What is an ML Pipeline, at least, as I presented the problem? I think of the many rules, rule chains, and conditions encountered in ingesting dozens, hundreds, or thousands of documents looking for terms, or other more nuanced conditions, as a machine learning pipeline. Along the way, the pipeline uses popular NLP libraries like spaCy1, SparkNLP2, and/or many others. Some conditions encountered in these documents also may require some proprietary TensorFlow code, or similar, as well. The point is that much of these small-data business problem solutions come from hard and arduous effort; “blue collar”-like work. Building our ML pipelines in this manner has, in time, and with much effort, resulted in a suite of capabilities that can be generalized and used in various conditions, but getting there involved, and continues to involve, a lot work akin to “digging ditches” and “driving trucks.” In spite of the effort and time required, we are genuinely excited about what we have built and as we continue to build in increasing the capabilities of this ever-growing set of rules and extensions to accommodate an ever widening of documents and document types.

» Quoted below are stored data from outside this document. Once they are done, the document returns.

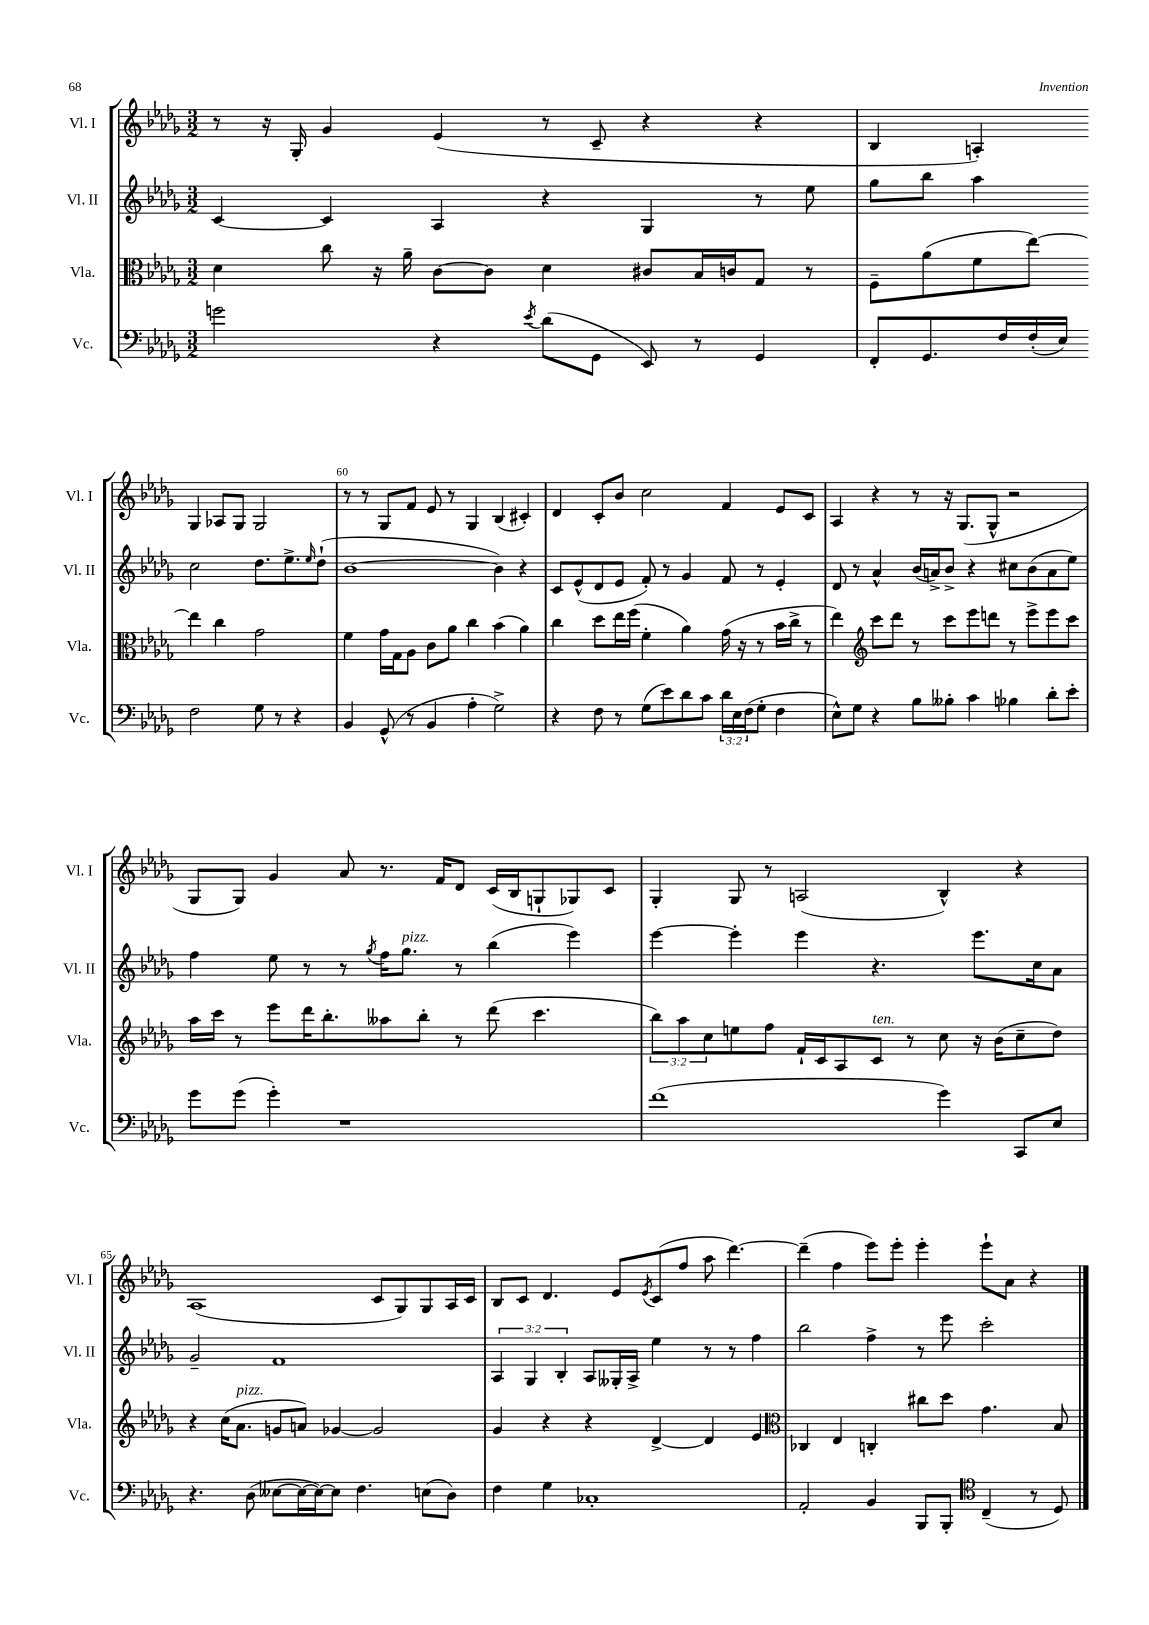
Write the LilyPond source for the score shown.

<<
\new StaffGroup <<
\new Staff = "s0" \with { instrumentName = "Vl. I" shortInstrumentName = "Vl. I" } {
    \clef treble \key des \major \numericTimeSignature \time 3/2
    r8 r16 ges16-. ges'4 ees'4( r8 c'8-- r4 r4 |
    bes4 a4-.) ges4 aes8 ges8 ges2 |
    r8 r8 ges8 f'8 ees'8 r8 ges4 bes4( cis'4-.) |
    des'4 c'8-. bes'8 c''2 f'4 ees'8 c'8 |
    aes4 r4 r8 r16 ges8.( ges8-^ r2 |
    ges8 ges8) ges'4 aes'8 r8. f'16 des'8 c'16( bes16 g8-! ges8) c'8 |
    ges4-. ges8 r8 a2( bes4-^) r4 |
    aes1( c'8 ges8) ges8 aes16 c'16 |
    bes8 c'8 des'4. ees'8 \acciaccatura { ees'8 } c'8( f''8 aes''8 des'''4.~) |
    des'''4--( f''4 ees'''8) ees'''8-. ees'''4-. ees'''8-! aes'8 r4 \bar "|." |
}
\new Staff = "s1" \with { instrumentName = "Vl. II" shortInstrumentName = "Vl. II" } {
    \clef treble \key des \major \numericTimeSignature \time 3/2 \override Staff.TupletNumber.text = #tuplet-number::calc-fraction-text
    c'4~ c'4 aes4 r4 ges4 r8 ees''8 |
    ges''8 bes''8 aes''4 c''2 des''8. ees''8.-> \grace { ees''16 } des''8-!( |
    bes'1~ bes'4) r4 |
    c'8 ees'8-^( des'8 ees'8 f'8-.) r8 ges'4 f'8 r8 ees'4-. |
    des'8 r8 aes'4-^ bes'16( a'16->) bes'8-> r4 cis''8 bes'8( a'8 ees''8) |
    f''4 ees''8 r8 r8 \acciaccatura { ges''8 } f''16 ges''8.^\markup { \italic "pizz." } r8 bes''4( ees'''4) |
    ees'''4~ ees'''4-. ees'''4 r4. ees'''8. c''16 aes'8 |
    ges'2-- f'1 |
    \tuplet 3/2 { aes4 ges4 bes4-. } aes8 geses16-. aes16-> ees''4 r8 r8 f''4 |
    bes''2 f''4-> r8 ees'''8 c'''2-. \bar "|." |
}
\new Staff = "s2" \with { instrumentName = "Vla." shortInstrumentName = "Vla." } {
    \clef alto \key des \major \numericTimeSignature \time 3/2 \override Staff.TupletNumber.text = #tuplet-number::calc-fraction-text
    des'4 c''8 r16 aes'16-- c'8~ c'8 des'4 cis'8 bes16 c'16 ges8 r8 |
    f8-- aes'8( f'8 ees''8~) ees''4 c''4 ges'2 |
    f'4 ges'16 ges16 aes8 c'8 aes'8 c''4 bes'4( aes'4) |
    c''4 des''8 ees''16 f''16( f'4-. aes'4) ges'16( r16 r8 bes'16 c''16-> r8 |
    ees''4) \clef treble c'''8 des'''8 r8 c'''8 ees'''8 d'''8 r8 ees'''8-> ees'''8 c'''8 |
    aes''16 c'''16 r8 ees'''8 des'''16 bes''8.-. aeses''8 bes''8-. r8 des'''8( c'''4. |
    \tuplet 3/2 { bes''8) aes''8 c''8 } e''8 f''8 f'16-! c'16 aes8 c'8^\markup { \italic "ten." } r8 c''8 r16 bes'16( c''8-- des''8) |
    r4 c''16( aes'8.^\markup { \italic "pizz." } g'8 a'8) ges'4~ ges'2 |
    ges'4 r4 r4 des'4~-> des'4 ees'4 |
    \clef alto ces4 ees4 c4-. cis''8 des''8 ges'4. bes8 \bar "|." |
}
\new Staff = "s3" \with { instrumentName = "Vc." shortInstrumentName = "Vc." } {
    \clef bass \key des \major \numericTimeSignature \time 3/2 \override Staff.TupletNumber.text = #tuplet-number::calc-fraction-text
    g'2 r4 \acciaccatura { ees'8 } des'8( ges,8 ees,8) r8 ges,4 |
    f,8-. ges,8. f16 f16-.( ees16) f2 ges8 r8 r4 |
    bes,4 ges,8-^( r8 bes,4 aes4-. ges2->) |
    r4 f8 r8 ges8( ees'8) des'8 c'8 \tuplet 3/2 { des'16 ees16 f16( } ges8-. f4 |
    ees8-^) ges8 r4 bes8 beses8-. c'4 bes4 des'8-. ees'8-. |
    ges'8 ges'8( ges'4-.) r1 |
    f'1( ges'4) c,8 ees8 |
    r4. des8( eeses8~ eeses16~ eeses16~) eeses8 f4. e8( des8) |
    f4 ges4 ces1-. |
    aes,2-. bes,4 bes,,8 bes,,8-. \clef tenor c4--( r8 des8) \bar "|." |
}
>>
>>
\layout { \context { \Score currentBarNumber = #58 \override BarNumber.break-visibility = ##(#f #t #t) barNumberVisibility = #(every-nth-bar-number-visible 5) } }
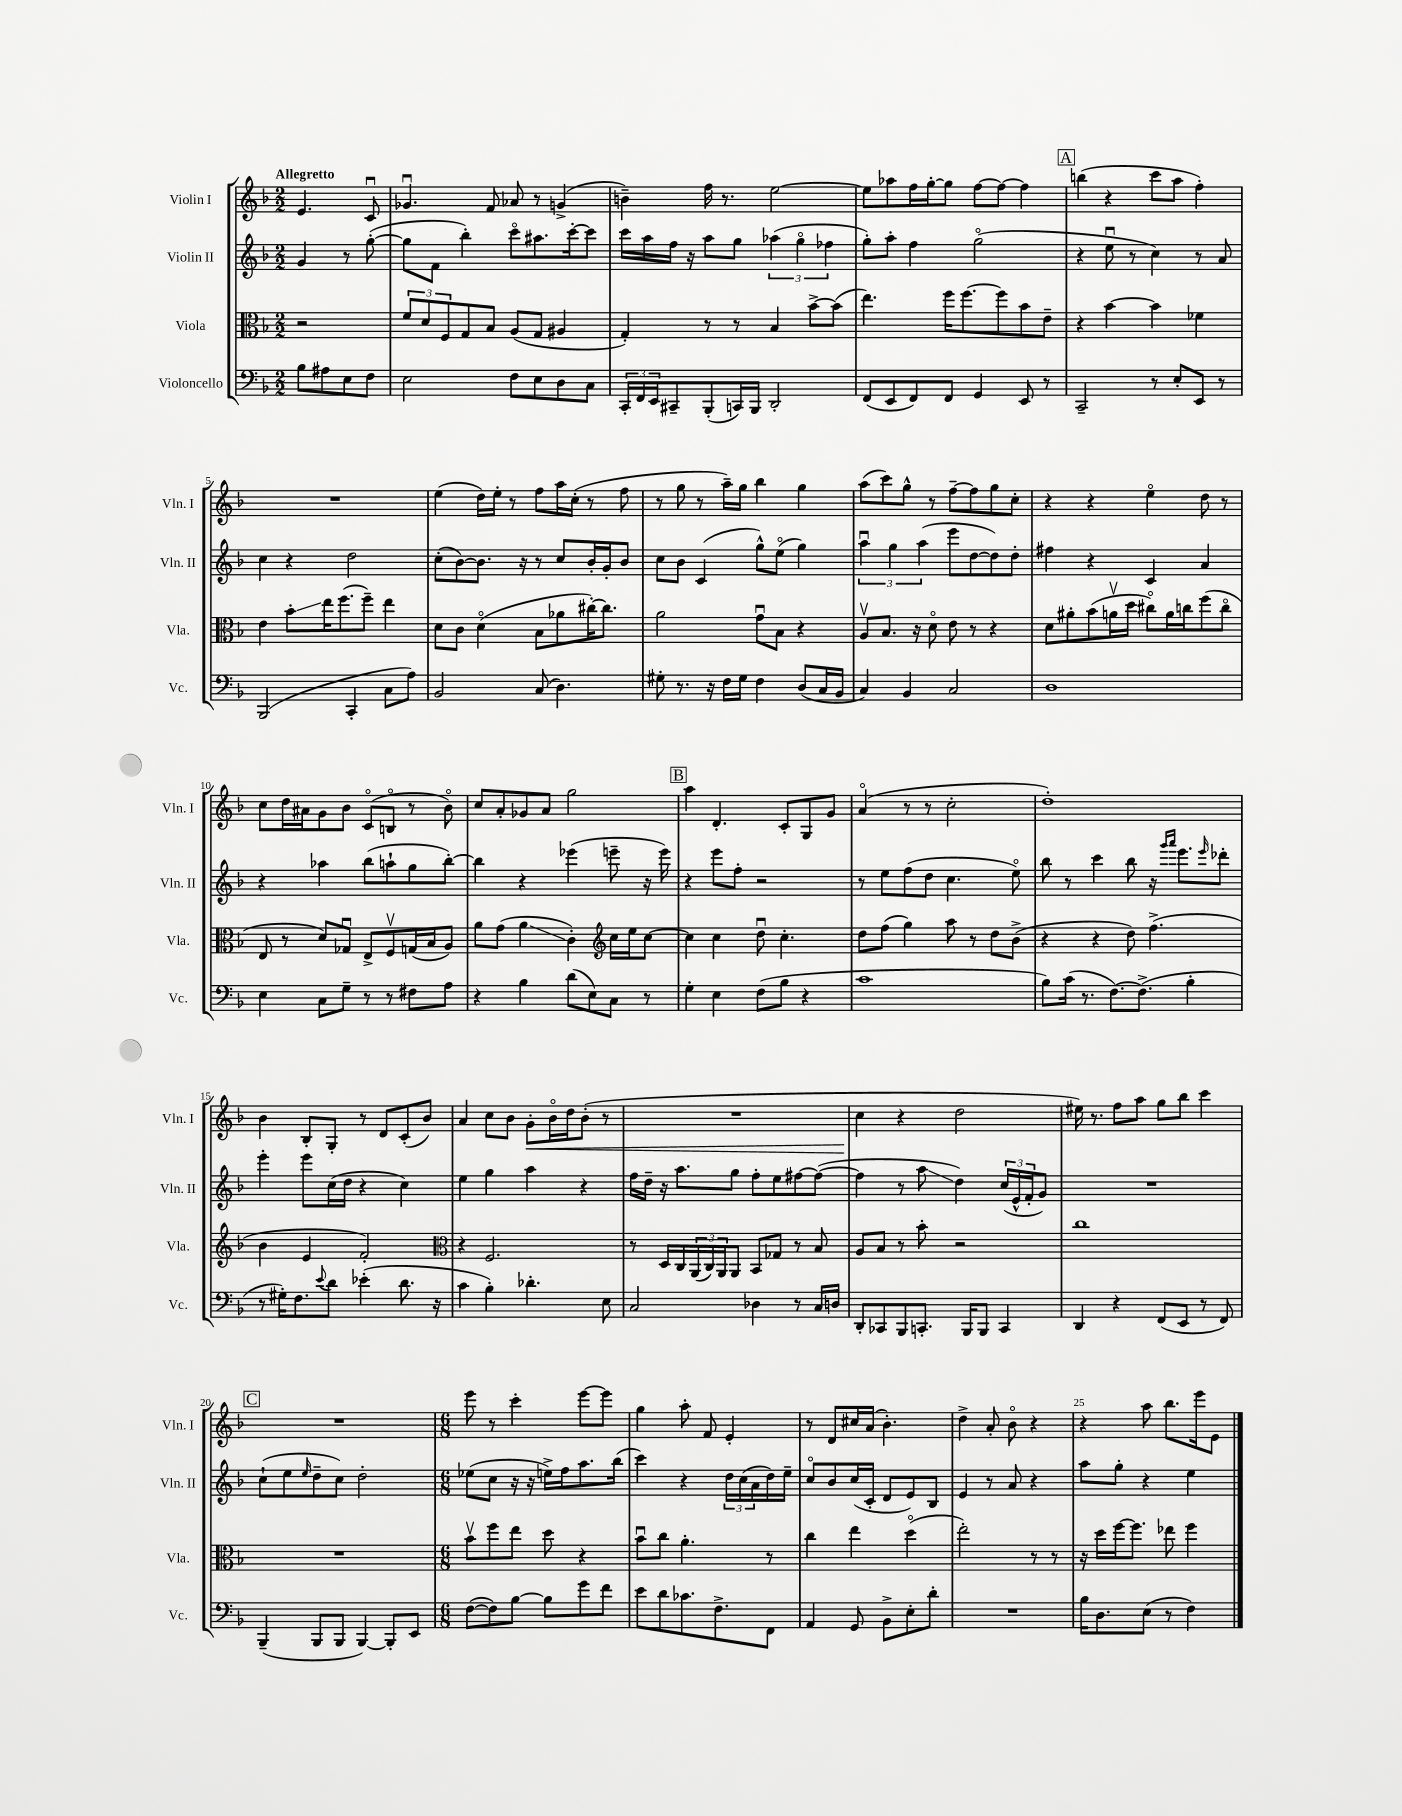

**kern	**kern	**kern	**kern
*staff4	*staff3	*staff2	*staff1
*clefF4	*clefC3	*clefG2	*clefG2
*k[b-]	*k[b-]	*k[b-]	*k[b-]
*M2/2	*M2/2	*M2/2	*M2/2
8B-\L	2r	4g/	4.e/
8A#\	.	.	.
8E\	.	8r	.
8F\J	.	([8gg'\	8cu/
=	=	=	=
2E\	12f/L	8gg\]L	4.g-u/
.	12d/	.	.
.	.	8f\J	.
.	12F/	.	.
.	8G/	4bb-'\)	.
.	8B-/J	.	8f/
8F\L	(8A/L	8ccco\L	8a-/
8E\	8G/J	8.aa#\	8r
8D\	4A#/	.	(4g^/
.	.	[16ccc'\k	.
8C\J	.	8ccc\]J	.
=	=	=	=
24CC'/LL	4G'/)	16ccc\LL	4b~\)
24FF/	.	.	.
.	.	16aa\	.
24EE/J	.	.	.
8CC#~/	.	16ff\JJ	.
.	.	16r	.
(8BBB-'/	8r	8aa\L	16ff\
.	.	.	8.r
16CC/L)	8r	8gg\J	.
16BBB-/JJ	.	.	.
2DD'/	4B-/	(6aa-\	[2ee\
.	.	6ggo\	.
.	[8b-^\L	.	.
.	.	6ff-\	.
.	(8b-\]J	.	.
=	=	=	=
(8FF/L	4.ee\)	8gg'\L)	8ee\]L
8EE/	.	8aa'\J	8aa-\
8FF/)	.	4ff\	16ff\L
.	.	.	[16gg'\J
8FF/J	16ff\LK	.	8gg\]J
.	[8.ff\	.	.
4GG/	.	(2ggo\	[8ff\L
.	8ff\]	.	8ff\_J
8EE/	8b-\	.	4ff\]
8r	8e~\J	.	.
=	=	=	=
2CC~/	4r	4r	(4bb\
.	[4b-\	8eeu\	4r
.	.	8r	.
8r	4b-\]	4cc\)	8ccc\L
8E'/L	.	.	8aa\J
8EE/J	4f-\	8r	4ff'\)
8r	.	8a/	.
=	=	=	=
(2BBB-/	4e\	4cc\	1r
.	8b-'\L	4r	.
.	16ee\K	.	.
.	(8.ff\	.	.
4CC'/	.	2dd\	.
.	8ff~\J)	.	.
8C\L	4ee\	.	.
8A\J)	.	.	.
=	=	=	=
2BB-/	8d\L	(8cc'\L	(4ee\
.	8c\J	[8b-\)	.
.	(4do\	8.b-\]J	16dd\LL)
.	.	.	16ee'\JJ
.	.	.	8r
.	.	16r	.
(8C/	8B-\L	8r	8ff\L
4.D\)	8a-\	8cc/L	16aa\L
.	.	.	(16cc'\JJ
.	[16cc#'\K)	16b-'/L	8r
.	8.cc#\]J	16g'/J	.
.	.	8b-/J	8ff\
=	=	=	=
8G#'\	2a\	8cc\L	8r
8.r	.	8b-\J	8gg\
.	.	(4c/	8r
16r	.	.	.
16F\LL	.	.	16aa~\LL)
16G#\JJ	.	.	16gg\JJ
4F\	8gu\L	8gg^^\L)	4bb-\
.	8B-\J	(8eeo\J	.
(8D/L	4r	4gg\)	4gg\
16C/L	.	.	.
16BB-/JJ	.	.	.
=	=	=	=
4C/)	8Av/L	6aau\	(8aa\L
.	8.B-/J	.	8ccc\)
.	.	6gg\	.
4BB-/	.	.	8gg^^\J
.	16r	.	.
.	.	(6aa\	.
.	8do\	.	8r
2C/	8e\	8eee\L	[8ff~\L
.	8r	[8dd\	8ff\]
.	4r	8dd\])	8gg\
.	.	8dd'\J	8cc'\J
=	=	=	=
1D	8d\L	4ff#\	4r
.	8a#'\	.	.
.	(8b-\	4r	4r
.	16av\L	.	.
.	16dd\JJ	.	.
.	8cc#o\L)	4c/	4eeo\
.	16a\L	.	.
.	16cc\J	.	.
.	(8ff\	4a/	8dd\
.	8cco\J	.	8r
=	=	=	=
4E\	8E/	4r	8cc\L
.	8r	.	16dd\L
.	.	.	16a#\J
8C\L	8d/L)	4aa-\	8g\
8G~\J	8G-u/J	.	8b-\J
8r	8E^/L	(8bb-\L	(8co/L
8r	8Fv/	8aa`\	8Bo/J
8F#\L	(16G/L	8gg\	8r
.	16B-/J	.	.
8A\J	8A/J)	[8bb-'\J)	8b-o\)
=	=	=	=
4r	8a\L	4bb-\]	8cc/L
.	(8g\J	.	8a'/
4B-\	4a\	4r	8g-/
.	.	.	8a/J
(8d\L	4c'\)	(4eee-\	2gg\
8E\)	.	.	.
*	*clefG2	*	*
8C\J	16cc\LL	8eee~\	.
.	16ee\J	.	.
8r	[8cc\J	16r	.
.	.	16eee\)	.
=	=	=	=
4G'\	4cc\]	4r	4aa\
4E\	4cc\	8eee\L	4.d'/
.	.	8ff'\J	.
(8F\L	8ddu\	2r	.
8B-\J	4.cc'\	.	8c'/L
4r	.	.	8G/
.	.	.	8g/J
=	=	=	=
1c	8dd\L	8r	(4ao/
.	(8ff\J	8ee\L	.
.	4gg\)	(8ff\	8r
.	.	8dd\J	8r
.	8aa\	4.cc\	2cc'\
.	8r	.	.
.	8dd\L	.	.
.	(8b-^\J	8eeo\)	.
=	=	=	=
8B-\L)	4r	8bb-\	1dd')
(16c\Jk	.	8r	.
8.r	.	.	.
.	4r	4ccc\	.
[8.F\L)	.	.	.
.	8dd\)	8bb-\	.
(8.F^\]J	.	.	.
.	(4.ff^\	16r	.
.	.	16qqggg/LL	.
.	.	16qqaaa/JJ	.
.	.	8.eee\L	.
4B-'\	.	.	.
.	.	16qqeee/	.
.	.	8ddd-'\J	.
=	=	=	=
8r	4b-\	4eee'\	4b-\
16G#'\LK)	.	.	.
8.F\	.	.	.
.	4e/	8eee\L	8B-'/L
8qqe/	.	.	.
8d\J	.	(16cc\L	8G'/J
.	.	16dd\JJ	.
(4e-'\	2f'/)	4r	8r
.	.	.	8d/L
8.d\	.	4cc\)	(8c'/
.	.	.	8b-/J)
16r	.	.	.
=	=	=	=
*	*clefC3	*	*
4c\	4r	4ee\	4a/
4B-'\)	2.F/	4gg\	8cc\L
.	.	.	8b-\J
4.d-'\	.	4aa\	8g'\L
.	.	.	16b-o\L
.	.	.	16dd\J
.	.	4r	(8b-'\J
8E\	.	.	8r
=	=	=	=
2C/	8r	16ff\LL	1r
.	.	16dd~\JJ	.
.	16D/LL	16r	.
.	16C/	8.aa\L	.
.	(24AA/	.	.
.	24C/)	.	.
.	24AA/J	.	.
.	8AA/J	8gg\J	.
4D-\	8BB-/L	8ff'\L	.
.	8G-/J	8ee\	.
8r	8r	[8ff#\	.
16C/LL	8B-/	(8ff#\_J	.
16D/JJ	.	.	.
=	=	=	=
8DD'/L	8A/L	4ff#\]	4cc\
8CC-/	8B-/J	.	.
8BBB-/	8r	8r	4r
8.CC'/J	8b-'\	8aa\	.
.	2r	4dd\)	2dd\
16BBB-/LK	.	.	.
8BBB-/J	.	.	.
4CC/	.	(24cc/LL	.
.	.	24e^^/	.
.	.	24f'/J	.
.	.	8g/J)	.
=	=	=	=
4DD/	1cc	1r	16ee#\)
.	.	.	8.r
4r	.	.	8ff\L
.	.	.	8aa\J
(8FF/L	.	.	8gg\L
8EE/J	.	.	8bb-\J
8r	.	.	4ccc\
8FF/)	.	.	.
=	=	=	=
(4BBB-~/	1r	(8cc`\L	1r
.	.	8ee\	.
.	.	16qqee/	.
8BBB-/L	.	8dd~\	.
8BBB-/J	.	8cc\J)	.
[4BBB-/)	.	2dd'\	.
8BBB-'/]L	.	.	.
8EE/J	.	.	.
=	=	=	=
*M6/8	*M6/8	*M6/8	*M6/8
([8F\L	8b-v\L	(8ee-\L	8eee\
8F\])	8ff\	8cc\J	8r
[8B-\J	8ee\J	16r	4ccc'\
.	.	16r	.
8B-\]L	8dd\	16ee^\LL)	.
.	.	16ff\J	.
8g\	4r	8.aa\	[8eee\L
8f\J	.	.	8eee\]J
.	.	(16bb-\Jk	.
=	=	=	=
8e\L	8b-u\L	4ccc\)	4gg\
8d\	8cc\J	.	.
8.c-\	4.a'\	4r	8aa'\
.	.	.	8f/
8.F^\	.	.	.
.	.	24dd\LL	4e'/
.	.	(24cc\	.
.	.	24a\	.
8FF\J	8r	16dd\)	.
.	.	16ee~\JJ	.
=	=	=	=
4AA/	4cc\	8cco/L	8r
.	.	8b-/	8d/L
8GG/	4ee\	(16cc/L	16cc#/L
.	.	16c'/JJ	(16a/JJ
8BB-^\L	.	8d/L	4.b-'\)
8E'\	(4ddo\	8e/)	.
8d'\J	.	8B-/J	.
=	=	=	=
2.r	2ee'\)	4e/	4dd^\
.	.	8r	8a'/
.	.	8a/	8b-o\
.	8r	4r	4r
.	8r	.	.
=	=	=	=
16B-\LK	16r	8aa\L	4r
8.D\	16dd\LL	.	.
.	[16ff\J	8gg'\J	.
.	8.ff\]J	.	.
(8E\J	.	4r	8aa\
8r	8ee-\	.	8.bb-\L
4F\)	4ff\	4ee\	.
.	.	.	16eee\k
.	.	.	8e\J
==	==	==	==
*-	*-	*-	*-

Some of the problems of small-data business challenges can still be solved by big-data NLP models if they are tuned and trained well and the use case is well defined. For instance, at DeepSee our FILBERT3 set of models is helping us find “interesting” words, clauses, comparatives, categorizations, et al, but struggles, acting alone, with more hard-core reconciliation or validation conditions. Time will tell if we can leverage the large transfer- learning and fine-tuning of BERT models, like with FILBERT, to solve narrowed business automation challenges, with its accompanying small data, as the ML Pipeline seems to be able to solve.
We think that regardless of the automation opportunity that has a potential paucity of data we have solutions to bring the benefits of NLP DL to bear and bring efficiencies.
1 https://spacy.io/ and https://github.com/explosion/spaCy
2 https://nlp.johnsnowlabs.com/ and https://github.com/JohnSnowLabs/spark-nlp
3 FILBERT – Transformer based models (BERT) that have been fine-tuned with corpuses of 3b+ tokens from documents focused on the language of Finance, Insurance and Legal (FIL) thus leading to the name. More information about FILBERT is in another blog post on this site.